Neil heard the awkwardness in my voice, the sense of trying to weasel out of the truth. "Do you think Keith's gay?"

"I've thought about it," I admitted.

"Why? Has he said anything?"

"No," I answered. "But he seems angry all the time."

"What does that have to do with being gay?" Neil asked.

"Nothing."

No one had ever looked at me the way Neil did now, with a mixture of pain and disappointment. "Yeah, okay," he said softly.

"What?"

He didn't answer.

"What, Neil?"

Neil laughed dryly. "It just seems like you thought maybe if Keith was gay, he'd have to be angry. Hate himself, you know, that sort of thing. A lot of people have that idea. That a gay guy would have to hate himself."

I started to speak, but Neil lifted his hand and silenced me.

"It's okay," he said. "I know you don't believe that."

"No, I don't," I told him. "Really, Neil, I don't."

"It's okay, Eric," Neil repeated. "Really. It is." He smiled gently. "Anyway, I hope everything works out all right for everyone," he said quietly. "Especially for Keith."

He turned back toward the front of the shop.

"Neil," I said. "I didn't mean to..."

He didn't bother to look back. "I'm fine" was all he said.

***

For the rest of the day, customers came and went. Neil kept himself busy and seemed determined to keep his distance from me.

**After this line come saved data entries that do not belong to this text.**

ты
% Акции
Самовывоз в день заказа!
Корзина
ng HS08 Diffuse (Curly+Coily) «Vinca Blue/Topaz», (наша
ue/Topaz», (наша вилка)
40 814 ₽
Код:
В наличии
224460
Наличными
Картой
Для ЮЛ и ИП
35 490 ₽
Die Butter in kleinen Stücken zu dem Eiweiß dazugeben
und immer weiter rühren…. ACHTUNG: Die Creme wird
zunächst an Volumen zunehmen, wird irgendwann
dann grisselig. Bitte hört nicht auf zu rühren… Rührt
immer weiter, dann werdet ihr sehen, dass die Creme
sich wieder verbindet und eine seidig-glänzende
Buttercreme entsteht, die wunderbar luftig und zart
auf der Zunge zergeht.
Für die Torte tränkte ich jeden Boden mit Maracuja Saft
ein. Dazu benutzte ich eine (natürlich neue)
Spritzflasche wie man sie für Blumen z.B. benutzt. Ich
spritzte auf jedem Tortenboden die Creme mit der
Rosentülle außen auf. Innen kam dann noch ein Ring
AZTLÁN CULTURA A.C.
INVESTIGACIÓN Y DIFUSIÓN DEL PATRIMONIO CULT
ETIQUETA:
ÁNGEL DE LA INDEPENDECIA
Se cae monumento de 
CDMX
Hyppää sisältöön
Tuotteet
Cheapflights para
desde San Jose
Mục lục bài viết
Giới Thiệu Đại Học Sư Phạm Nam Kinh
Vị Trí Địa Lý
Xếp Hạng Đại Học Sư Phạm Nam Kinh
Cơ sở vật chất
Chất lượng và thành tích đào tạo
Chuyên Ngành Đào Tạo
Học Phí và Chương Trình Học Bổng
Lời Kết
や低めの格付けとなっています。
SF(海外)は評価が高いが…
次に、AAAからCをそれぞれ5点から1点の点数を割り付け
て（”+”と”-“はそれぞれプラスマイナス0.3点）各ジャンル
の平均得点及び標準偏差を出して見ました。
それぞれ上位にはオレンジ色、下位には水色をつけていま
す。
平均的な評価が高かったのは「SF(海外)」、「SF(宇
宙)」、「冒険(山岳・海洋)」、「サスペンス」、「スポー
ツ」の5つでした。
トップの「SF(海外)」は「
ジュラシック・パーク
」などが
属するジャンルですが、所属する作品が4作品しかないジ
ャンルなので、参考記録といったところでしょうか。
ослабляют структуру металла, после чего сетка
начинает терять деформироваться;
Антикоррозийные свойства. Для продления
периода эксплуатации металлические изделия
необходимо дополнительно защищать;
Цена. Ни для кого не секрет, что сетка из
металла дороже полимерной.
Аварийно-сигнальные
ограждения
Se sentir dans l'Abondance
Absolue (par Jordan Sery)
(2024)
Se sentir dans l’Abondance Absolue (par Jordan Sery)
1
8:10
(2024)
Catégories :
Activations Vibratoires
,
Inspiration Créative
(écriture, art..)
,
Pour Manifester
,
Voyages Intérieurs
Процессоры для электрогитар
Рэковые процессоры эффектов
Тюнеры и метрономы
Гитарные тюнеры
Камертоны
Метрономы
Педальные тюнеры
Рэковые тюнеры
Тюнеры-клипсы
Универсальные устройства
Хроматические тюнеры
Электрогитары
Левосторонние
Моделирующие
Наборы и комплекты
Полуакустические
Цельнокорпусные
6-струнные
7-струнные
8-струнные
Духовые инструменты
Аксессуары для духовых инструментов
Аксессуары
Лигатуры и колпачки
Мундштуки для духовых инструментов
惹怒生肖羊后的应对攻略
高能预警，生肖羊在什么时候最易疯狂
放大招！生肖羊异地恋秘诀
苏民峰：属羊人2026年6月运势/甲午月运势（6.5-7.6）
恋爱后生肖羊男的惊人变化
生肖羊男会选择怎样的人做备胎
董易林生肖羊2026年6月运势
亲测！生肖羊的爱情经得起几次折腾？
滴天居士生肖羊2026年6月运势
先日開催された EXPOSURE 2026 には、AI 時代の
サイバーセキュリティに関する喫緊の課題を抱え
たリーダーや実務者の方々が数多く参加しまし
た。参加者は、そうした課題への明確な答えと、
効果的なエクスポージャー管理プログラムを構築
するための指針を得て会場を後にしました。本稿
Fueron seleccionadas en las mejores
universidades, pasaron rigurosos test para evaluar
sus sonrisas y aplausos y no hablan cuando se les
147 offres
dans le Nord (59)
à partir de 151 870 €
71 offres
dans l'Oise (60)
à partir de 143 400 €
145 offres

At five the color of the air began to change, and by six, when I prepared to lock up, it had taken on a golden glow.

The phone rang.

"Eric's Frame and Photo."

"Eric, they're coming here again," Meredith told me.

"Who?"

"The police. They're coming to the house again."

"Don't panic," I said. "They were there before, remember?"

I heard the fearful catch in her breath. "This time they have a search warrant," she said. "Come home."

PART III

You stop now. You take a sip of coffee. You are halfway through the story you intend to tell. You realize that you have reached the moment when the lines you thought ran parallel begin to intersect. You know that from hens on the telling will become more difficult. You will need to speak in measured tones, make the right connections. Nothing should blur, and nothing should be avoided. Particularly the responsibilities, the consequences.

You want to describe how the history of one family stained another, as if the colors from one photograph bled onto another in an accidental double exposure. You want to expose this process, but instead you stare out at the rain, watching people as they stand beneath their soaked umbrellas, and consider not what happened, but how it might have been avoided, what you could have done to stop it, or at least to change it in a way that would have allowed lives to go on, find balance, reach the high wisdom that only the fallen know.